If SAVE is repealed, borrowers will be able to move to a different income-driven repayment plan. Rubin suspects borrowers will have 90 days to move to another plan, though the window could be shorter. If you haven’t already reviewed other IDR options, you can compare your expected monthly payment on other IDRs using the calculator at StudentAid.gov.
What can SAVE borrowers do?
Though SAVE is likely to be eliminated, it’s not a certainty. We’ll need to wait to see what happens in the coming months. In the meantime, here are three steps experts recommend taking.
💰 Look into the PSLF “buy back” program, if you qualify
If you’re in the Public Service Loan Forgiveness Program and enrolled in SAVE, you might be able to get credit for months of forbearance by making extra payments through the PSLF Buyback program.
The Buyback program is currently only available to borrowers who have reached the 10-year mark on repayment, but may not be eligible for forgiveness during the SAVE pause.

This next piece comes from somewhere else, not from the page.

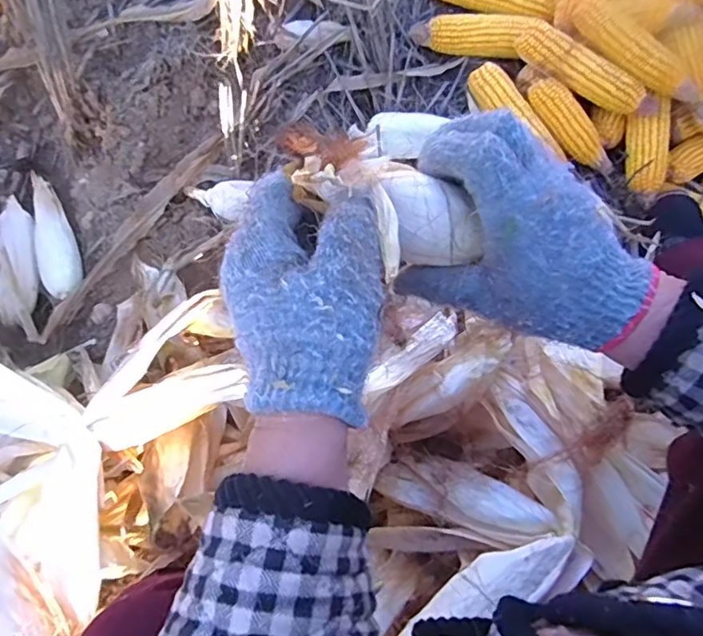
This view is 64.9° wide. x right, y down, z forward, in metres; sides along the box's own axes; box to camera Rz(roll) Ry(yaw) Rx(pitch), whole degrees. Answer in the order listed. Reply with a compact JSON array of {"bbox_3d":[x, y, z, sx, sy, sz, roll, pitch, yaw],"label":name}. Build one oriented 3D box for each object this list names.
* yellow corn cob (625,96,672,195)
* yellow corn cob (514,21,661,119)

📋 Review additional income-driven repayment plans
With SAVE unlikely to survive another year, it’s a smart idea to explore what your payments will look like under other income-driven repayment plans. Since SAVE was the most affordable IDR plan for most borrowers, your monthly payment will likely increase on another plan. Compare your monthly payment under different plans so you’ll have an idea of what your new student loan payment could look like.

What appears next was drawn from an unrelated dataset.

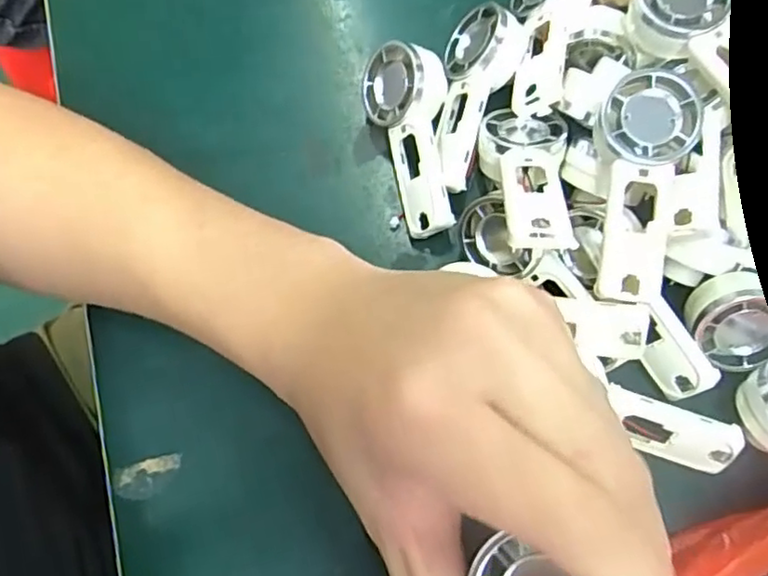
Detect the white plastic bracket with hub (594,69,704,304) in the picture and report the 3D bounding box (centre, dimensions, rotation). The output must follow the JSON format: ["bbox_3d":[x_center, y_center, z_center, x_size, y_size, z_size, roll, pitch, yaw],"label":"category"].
[{"bbox_3d":[0.105,-0.040,0.257,0.035,0.026,0.089,4,74,3],"label":"white plastic bracket with hub"}]

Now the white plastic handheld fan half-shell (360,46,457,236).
[{"bbox_3d":[0.012,-0.069,0.305,0.038,0.035,0.089,-3,74,1],"label":"white plastic handheld fan half-shell"}]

You can explore other IDRs using the StudentAid.gov repayment simulator.
👩🏽💻 Watch for updates from the Department of Education
Keep an eye out for emails from the student aid office and your servicer, and check StudentAid.gov/saveaction for updates on court actions.
“While there are several unknowns, it’s best for borrowers to stay on top of all correspondence they receive,” Rubin said.
There’s still much that we don’t know about the fate of student loan programs, but Kantrowitz advises borrowers to brace for changes.
“Hold onto your seats, as there will be a roller coaster of a ride over the next four years,” he added.